If even ten years ago, 10 out of 10 investors would have refused to invest in processing, today from 2 to 4 are still ready to take the risk. However, the maritime industry, despite this, is in a vicious circle: there is neither infrastructure nor commercial incentive for processing, but the problem does not disappear anywhere.
The solution that the French found cannot be called complete, but there is progress. so-called. The “APER scheme” is a French legislative initiative that requires French shipyards to pay an “environmental contribution” for every new composite boat sold.
The scheme is as follows - the shipyard pays a fee, the funds from which are then supplemented with taxes on plastic recycling and an operating budget is created, which will later be used for the disposal of old boats.
Thanks to the scheme, in 2022 it was possible to dispose of 2980 old yachts precisely at the expense of money from the environmental contribution. Now the initiative is gaining momentum and the infrastructure is already being created for the annual recycling of even more yachts from 2.5 to 24 meters in length.
As a result, in France, 60% of these boats are sent for incineration with energy recovery. The remaining 40%s are sent to special landfills, where they will wait in line for full processing.
Old fleet, new fleet
The maritime industry has two serious problems: the old and the new fleets. The problem with the old fleet is that the mechanism for its normal processing and full use is not clear. The maritime industry itself is not capable of solving these problems; the help of scientists and related areas is needed.

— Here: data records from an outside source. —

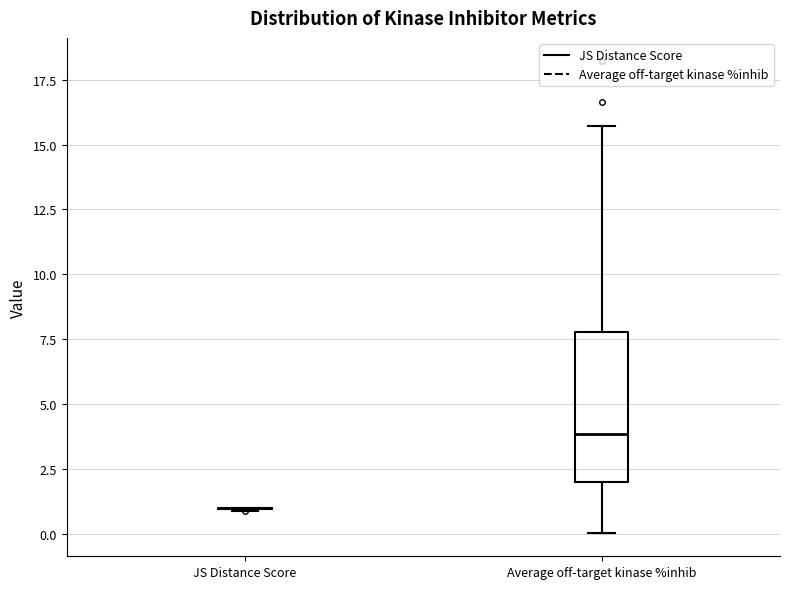

Which box is the tallest, from its lower edge to its upper edge?

Average off-target kinase %inhib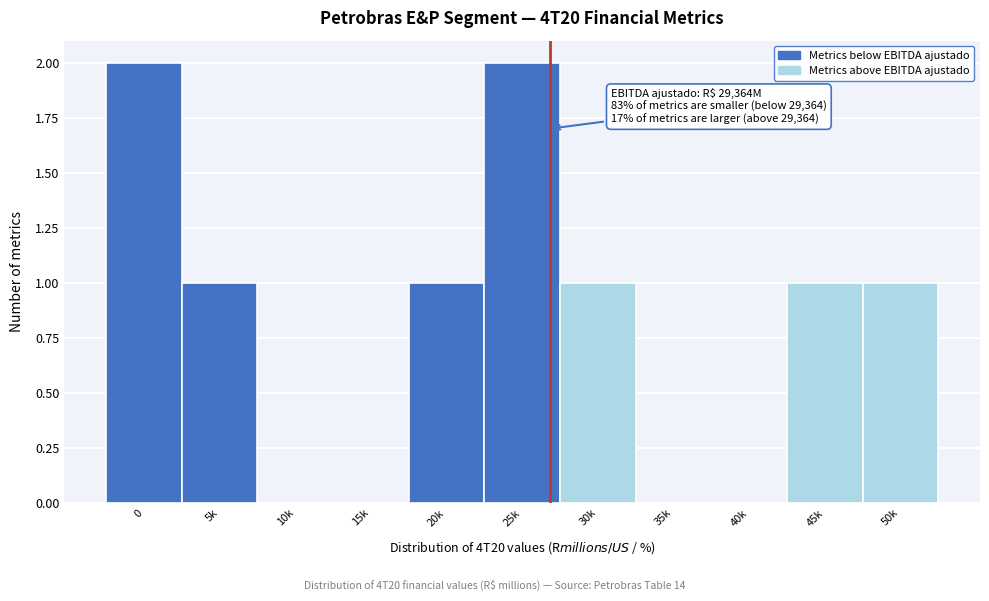

Reading right to left, transcribe all the data shown in this chart.

50k=1	45k=1	40k=0	35k=0	30k=1	25k=2	20k=1	15k=0	10k=0	5k=1	0=2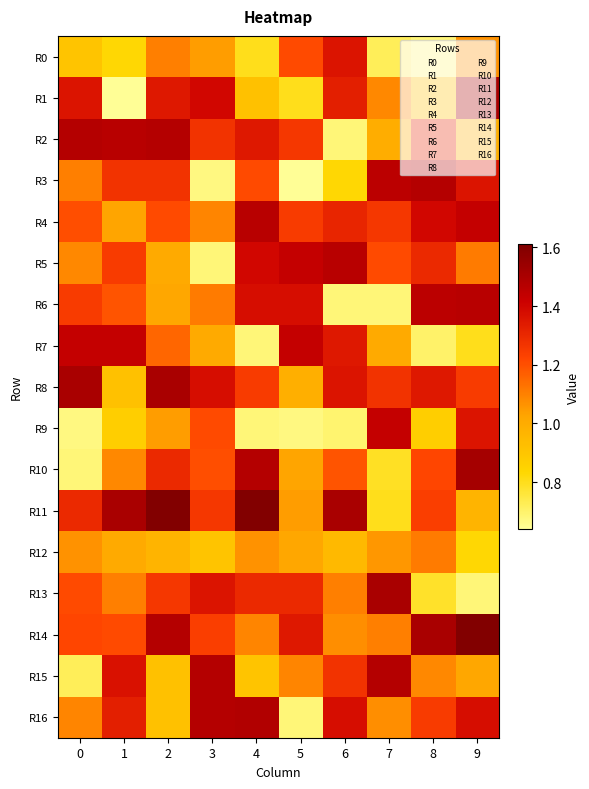

What is the greatest value displayed?

1.6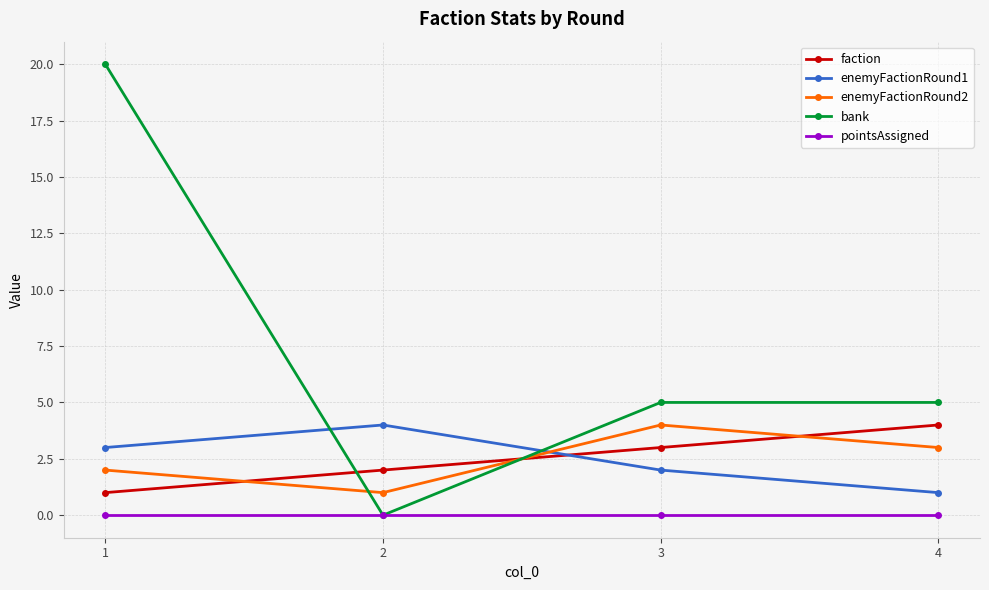

At which label does faction reach its peak?

4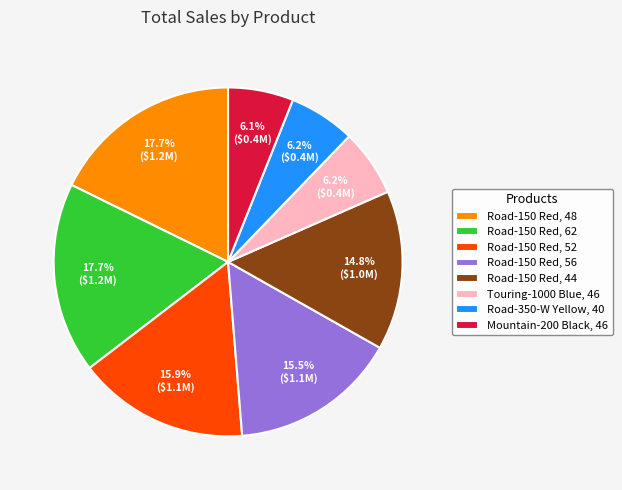

Is there a majority slice in this chart?

No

In the case of the new fleet, the problem is still less relevant. In this case, it is necessary to come up with a so-called. “circular exploitation”, that is, to create such vessels that can not only be recycled, but also reused in new vessels.
But this requires transparency on the part of shipyards - it is necessary to redesign industrial lines, change the approach to production and provide conditions for the recycling of ships.
Hopes for the future
Today, biomaterials offer hope for a solution to the problem. Boats made from such materials can be recycled without much difficulty, and the resulting material can be sent to the production of new boats.
The main biomaterials today are materials of plant origin, such as flax. Linen fiber boats are made using a safer resin that can also be easily recycled.
At the moment, such technologies have the greatest potential in the shipbuilding industry. They will help create truly recyclable boats that will no longer harm the environment.
Among the most interesting projects in the region are the developments of new technology from the German company Greeenboats. Already now it produces its parts for boats from flax fibers. The main feature of each part is that a special NFC chip is embedded in them, which allows you to simply bring the phone up and find out the exact composition of the bulkhead, door or any other panel. In addition, the chip will store information about how exactly it will be best to recycle the part.
It is impossible to say exactly what to expect. Such assumptions go into the plane of forecasts, and forecasts are a thankless task. Only one thing can be stated with certainty - if in the near future the industry and scientists do not find an effective way to dispose of composites, then at some point we will face a critical mass of ownerless and unrecycled material that harms the already deteriorating ecology of the planet.